[Collection entries]
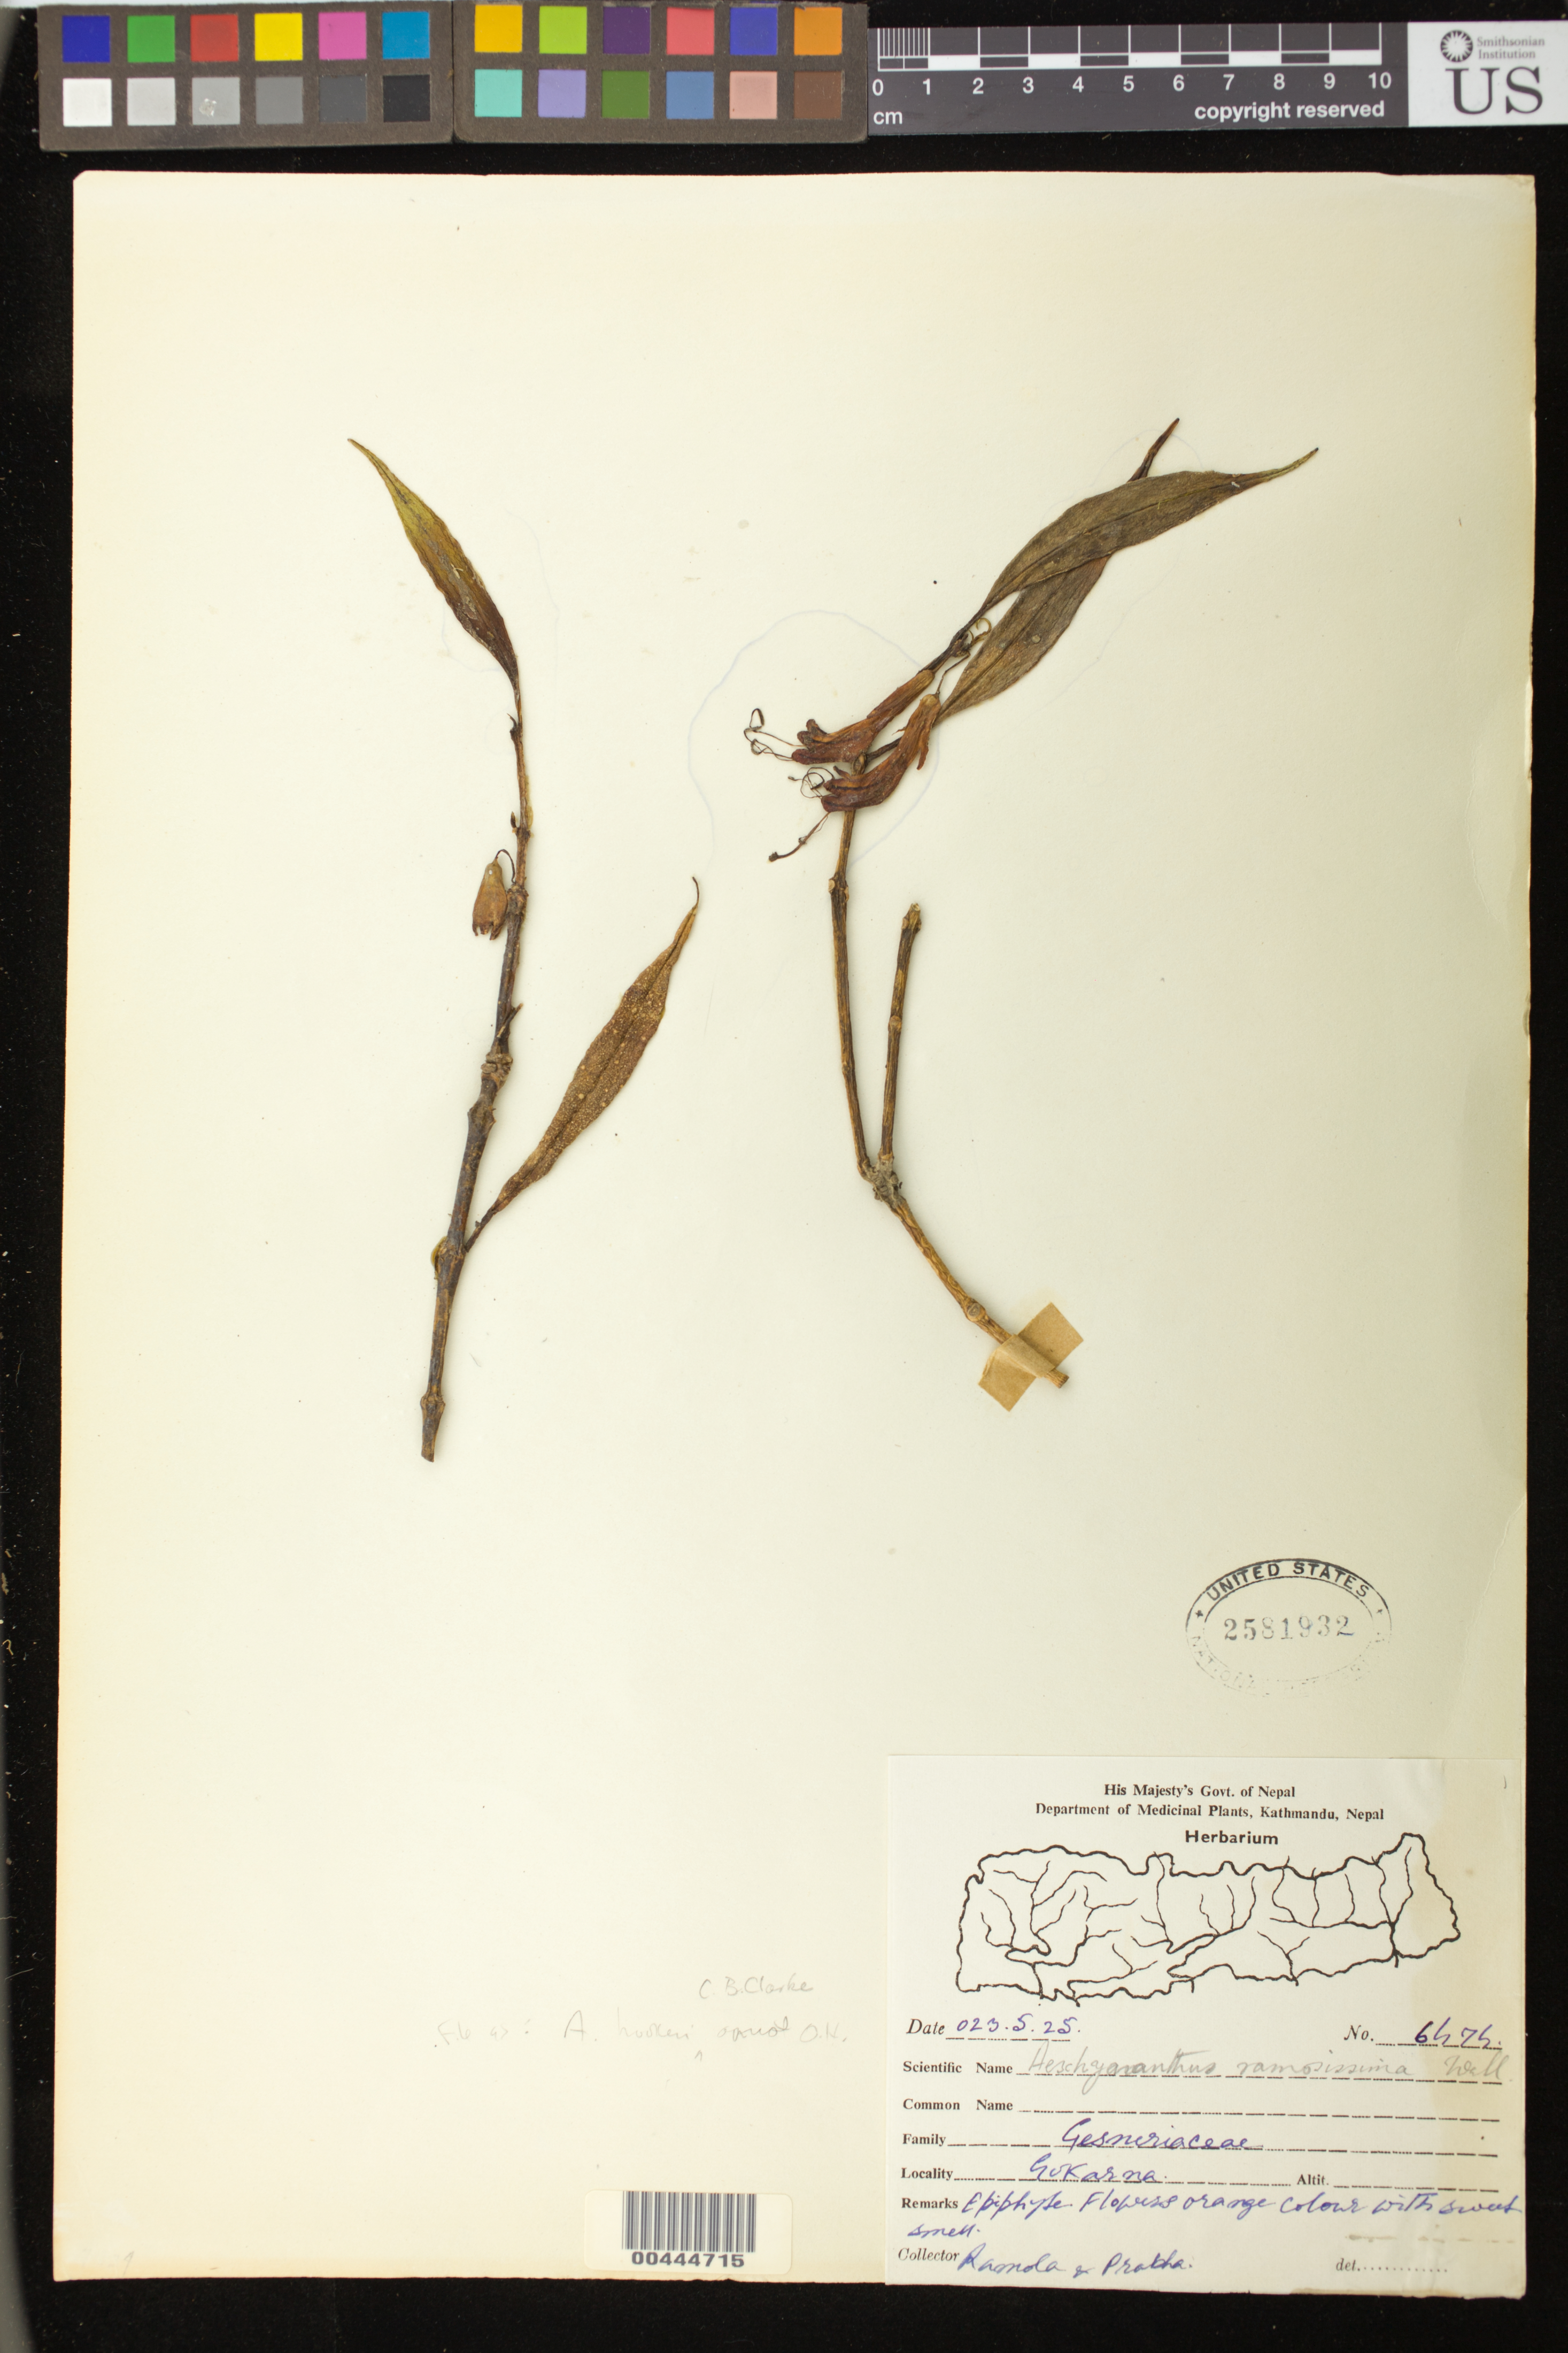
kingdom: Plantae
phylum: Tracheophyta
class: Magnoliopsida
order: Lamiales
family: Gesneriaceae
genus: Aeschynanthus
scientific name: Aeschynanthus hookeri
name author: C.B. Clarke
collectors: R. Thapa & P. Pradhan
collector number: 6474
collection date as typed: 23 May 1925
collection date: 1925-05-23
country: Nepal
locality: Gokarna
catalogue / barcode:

[REQUIREMENTS]:
Rewrite the lines above as a JSON list of strings with one string per line. Skip any blank lines and leave the pictures out.

[OUTPUT FOR THIS EXERCISE]:
[
  "kingdom: Plantae",
  "phylum: Tracheophyta",
  "class: Magnoliopsida",
  "order: Lamiales",
  "family: Gesneriaceae",
  "genus: Aeschynanthus",
  "scientific name: Aeschynanthus hookeri",
  "name author: C.B. Clarke",
  "collectors: R. Thapa & P. Pradhan",
  "collector number: 6474",
  "collection date as typed: 23 May 1925",
  "collection date: 1925-05-23",
  "country: Nepal",
  "locality: Gokarna",
  "catalogue / barcode:"
]